▶ _Exercise goal_: Once you have found the line with "left eye: (951, 1128)" in the records below, retype it and every line after it to the end exactly, with no pictures and nothing more.

▶ _Source data_:
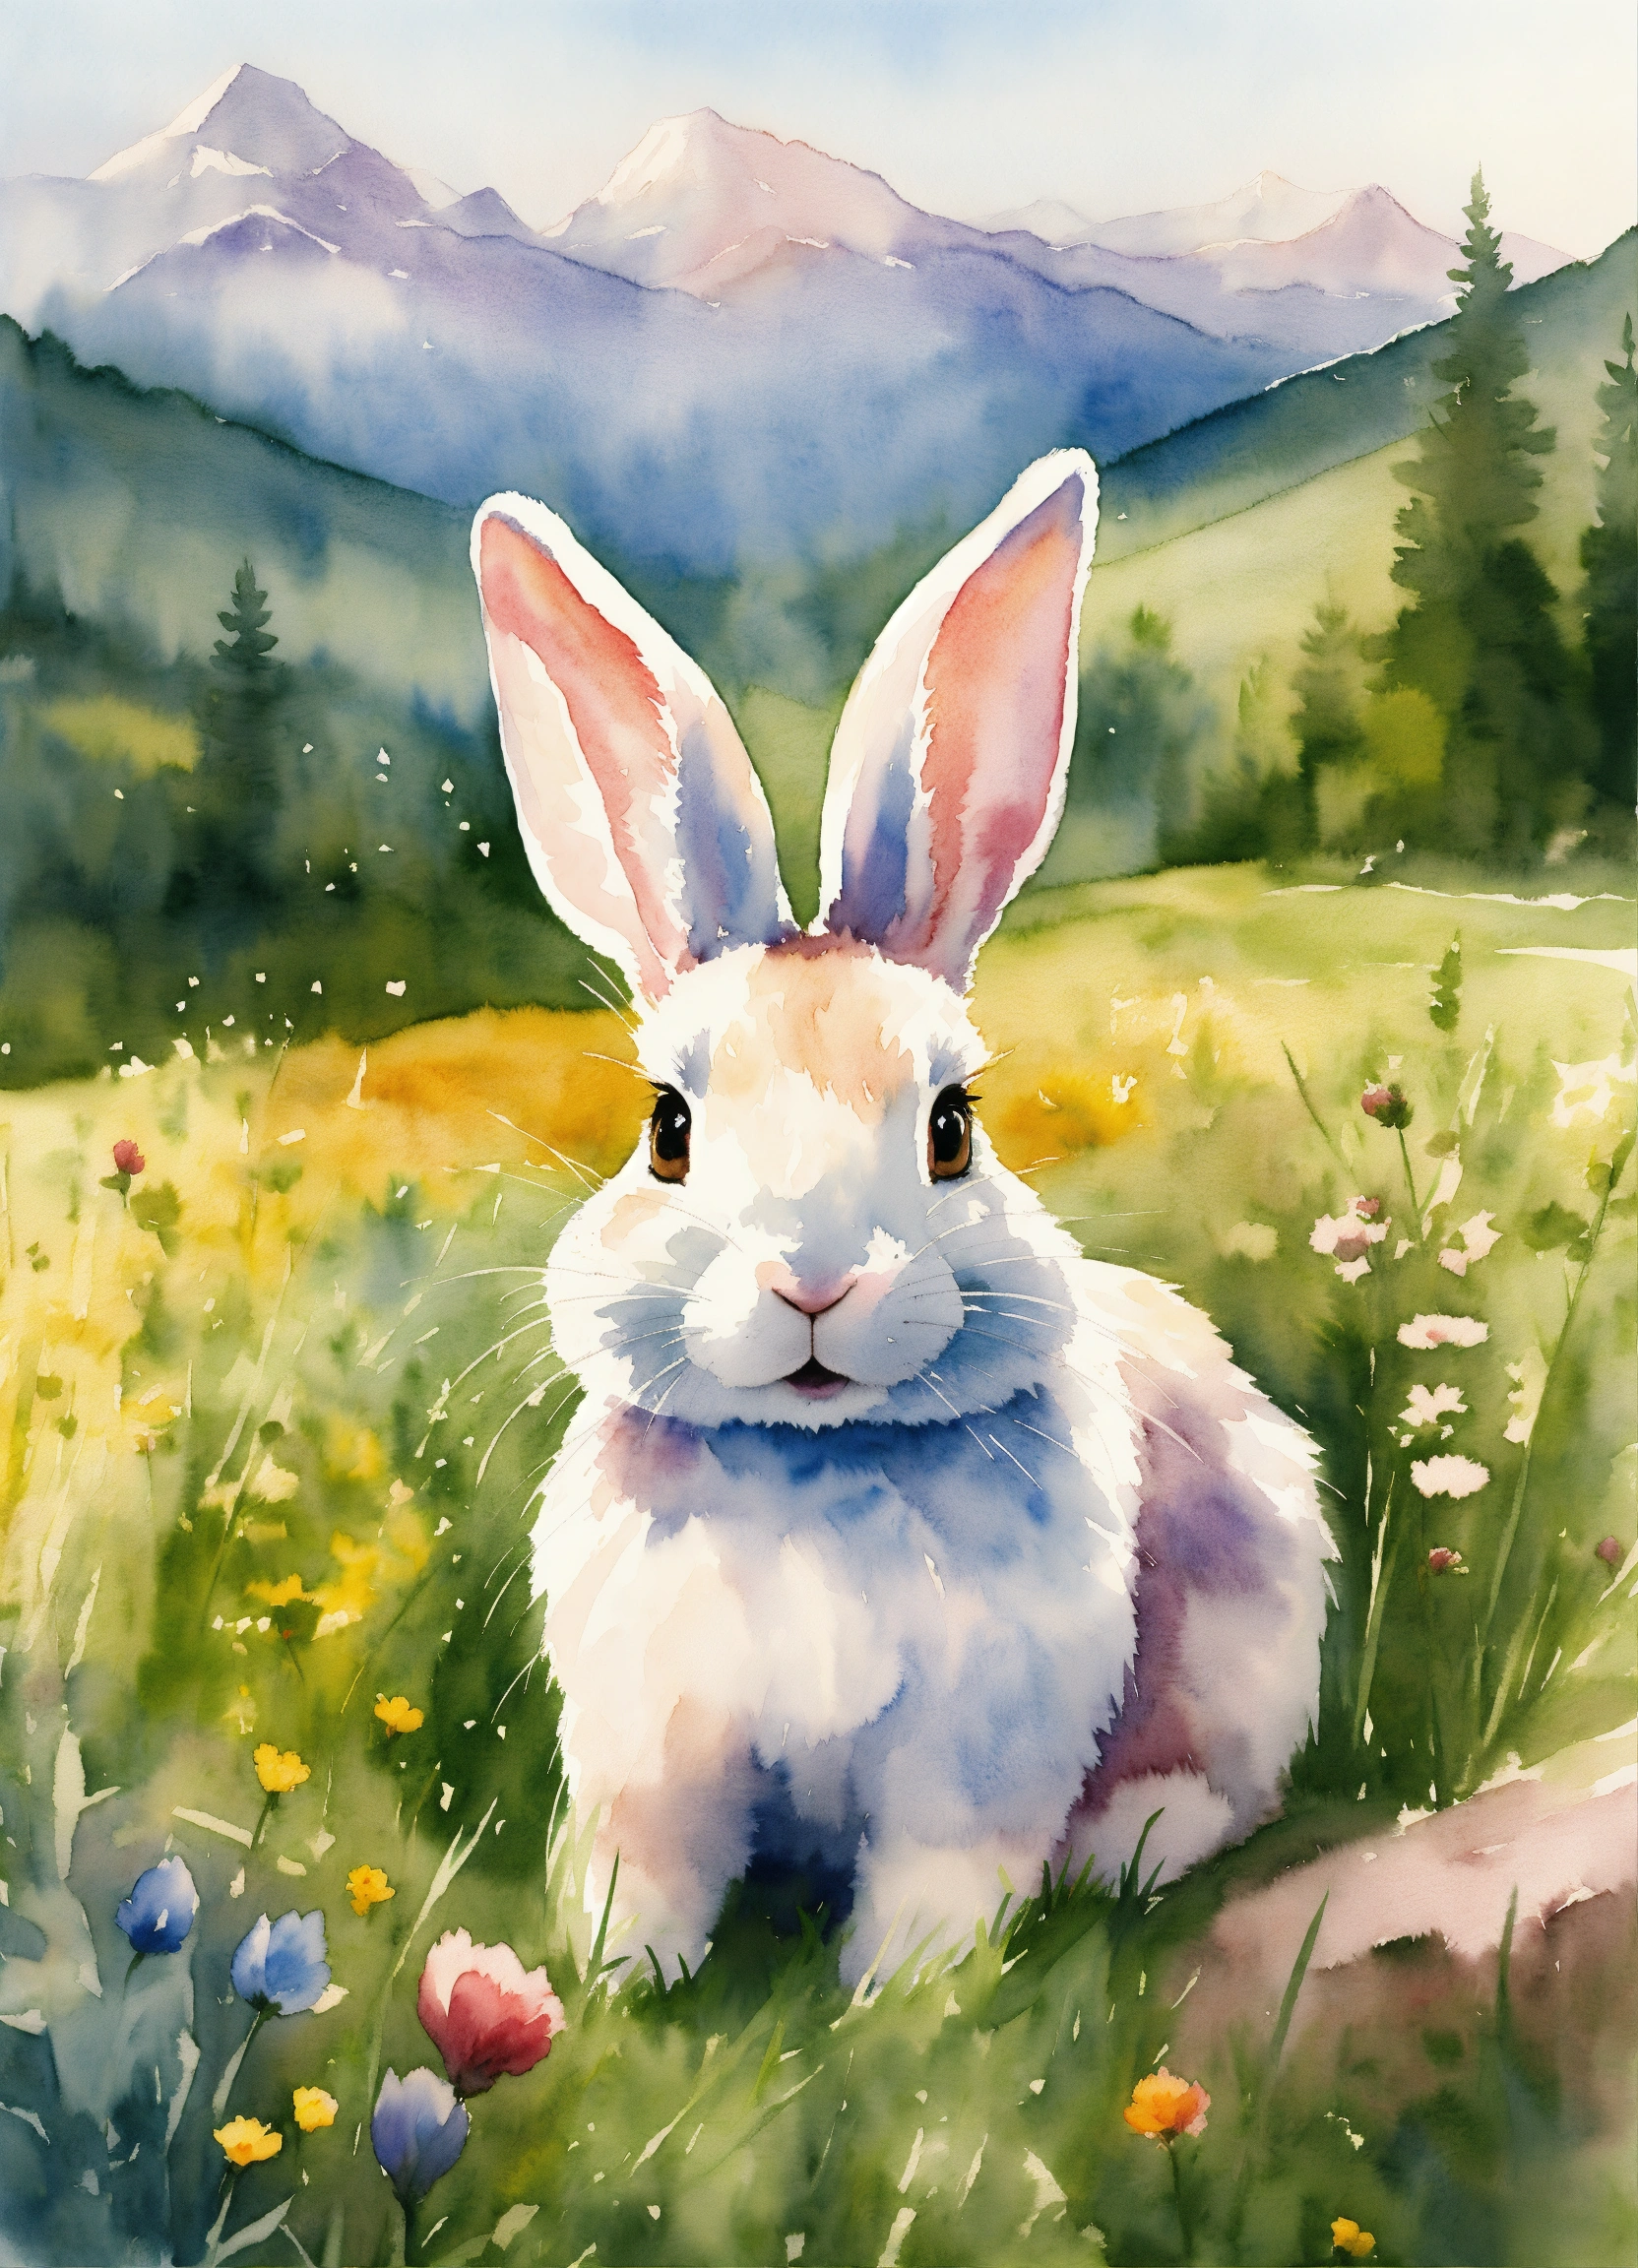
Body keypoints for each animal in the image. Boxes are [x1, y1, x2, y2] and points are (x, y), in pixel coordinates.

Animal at [471, 450, 1336, 1988]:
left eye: (951, 1128)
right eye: (668, 1130)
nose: (815, 1286)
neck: (815, 1469)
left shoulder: (980, 1745)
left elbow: (943, 1873)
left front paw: (900, 1993)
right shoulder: (657, 1745)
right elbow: (655, 1867)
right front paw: (616, 1976)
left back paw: (1131, 1844)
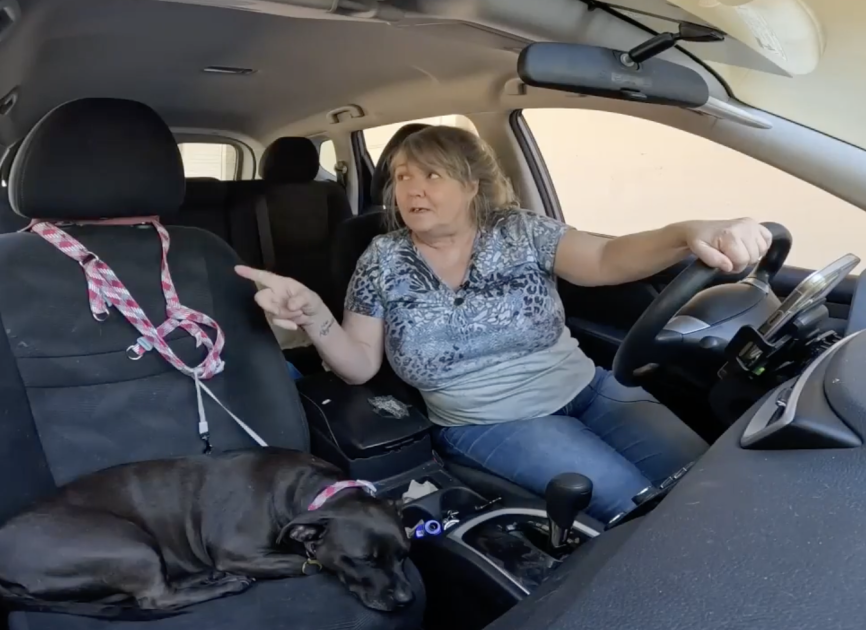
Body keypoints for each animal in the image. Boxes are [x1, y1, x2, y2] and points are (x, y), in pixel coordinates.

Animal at [0, 446, 412, 620]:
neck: (312, 490)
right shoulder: (237, 552)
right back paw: (227, 584)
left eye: (404, 555)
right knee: (155, 599)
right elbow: (308, 563)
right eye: (362, 560)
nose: (407, 598)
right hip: (127, 543)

▶ _Solution to the exercise_:
left eye: (951, 1128)
right eye: (668, 1130)
nose: (815, 1286)
neck: (815, 1469)
left shoulder: (980, 1745)
left elbow: (943, 1873)
left front paw: (900, 1993)
right shoulder: (657, 1745)
right elbow: (655, 1867)
right front paw: (616, 1976)
left back paw: (1131, 1844)
Body keypoints for each animal in the image. Boxes are [x1, y1, x2, y2] and points are (x, y), in pixel coordinates.

Animal at [0, 446, 412, 620]:
neck: (312, 490)
right shoulder: (237, 552)
right back paw: (227, 584)
left eye: (404, 555)
right knee: (155, 599)
right elbow: (308, 563)
right eye: (362, 560)
nose: (407, 598)
right hip: (127, 543)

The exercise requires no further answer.